Banco Rural sofreu liquidação na sexta-feira e destino de funcionários ainda é indefinido
MARIELA GUIMARãES - 5.8.2013
Banco Rural sofreu liquidação na sexta-feira e destino de funcionários ainda é indefinido

O juiz Ronaldo Claret de Moraes, da 1ª Vara Empresarial de Belo Horizonte, julgou extinto o pedido de autofalência feito pelas empresas que compõem o Sistema Financeiro Rural (Banco Rural S.A., Banco Rural de Investimentos S.A., Banco Mais S.A., Banco Simples S.A. e Rural Distribuidora de Títulos e Valores Mobiliários S.A.). Elas estão em processo de liquidação extrajudicial desde agosto de 2013, por determinação do Banco Central do Brasil (BC). A decisão foi proferida nesta segunda-feira (19). A autofalência, uma espécie de execução coletiva, pode ser pedida pelo devedor em crise econômico-financeira. O requerimento de decretação da falência do Grupo Financeiro Rural foi feito pelo liquidante O.B.A., nomeado pelo BC, sem consultar os sócios e ex-administradores das empresas.

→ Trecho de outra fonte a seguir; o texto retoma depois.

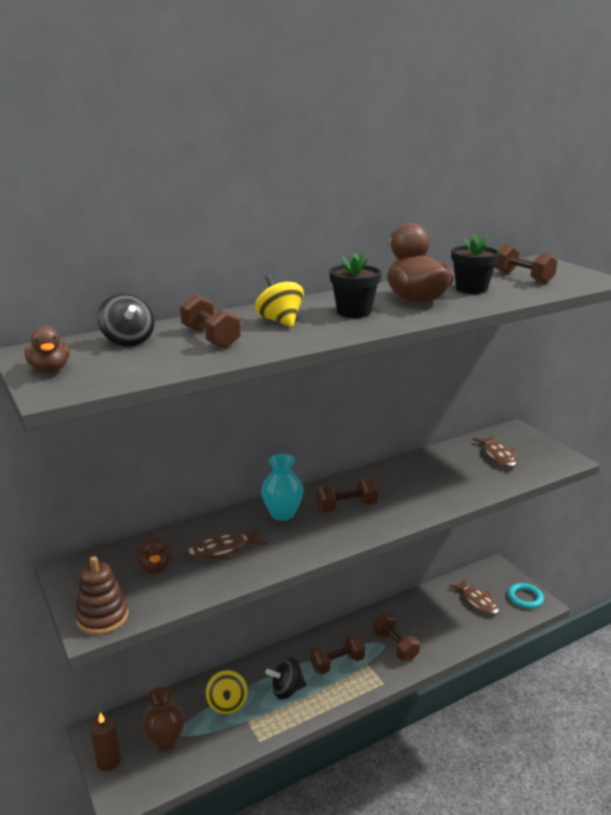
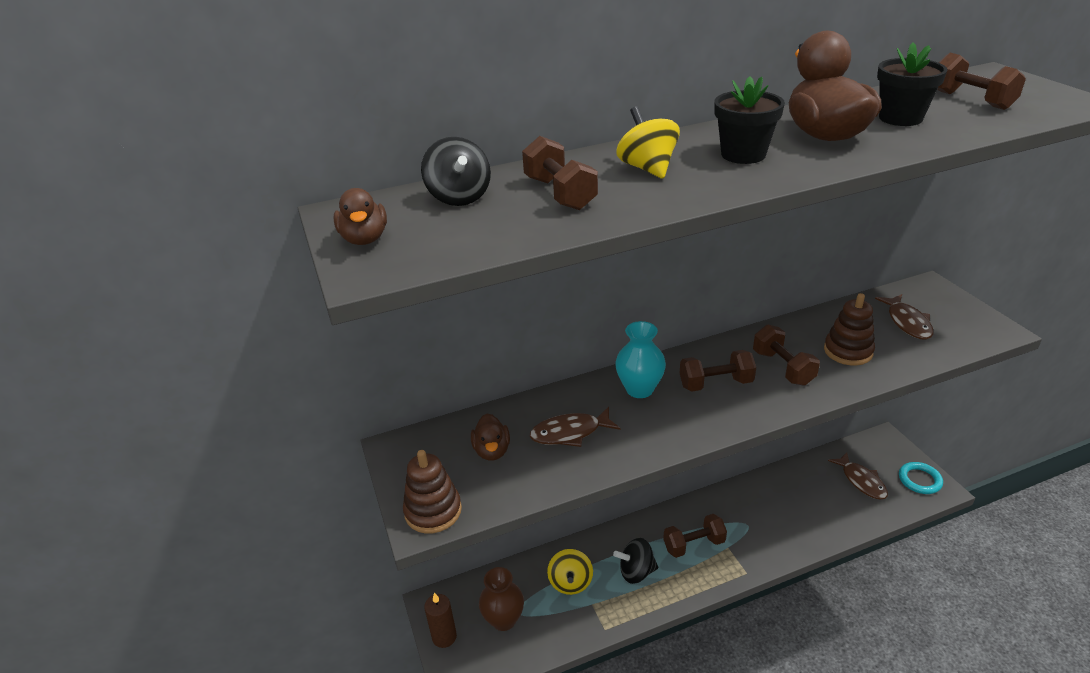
camera: 10 degrees right, 10 degrees up
(395, 646) = (761, 529): brown dumbbell -> brown dumbbell (782, 368)
(452, 479) = (848, 351): none -> brown stacking toy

O magistrado ressaltou que, entre as cinco empresas que integram o Grupo Rural, três possuem situação patrimonial cujo ativo é superior ao passivo: o Banco Rural de Investimento S.A., o Banco  Mais S.A. e o Banco Simples S.A. Essas empresas não estão em crise econômico-financeira. O juiz Ronaldo Claret entendeu que declará-las quebradas prejudicaria “absurdamente” os credores, especialmente aqueles que não possuem garantias, os denominados quirografários, uma vez que o processo falimentar é lento, dispendioso e desvaloriza o patrimônio da empresa. O magistrado também entendeu que a falta de consulta prévia à assembleia geral das empresas, para deliberar sobre a autorização para pedir a autofalência, constituía uma irregularidade que impossibilitava a concessão do pedido. Por tudo isso, ele extinguiu o processo sem resolução do mérito da questão. Por ser de primeira instância, a decisão está sujeita a recurso.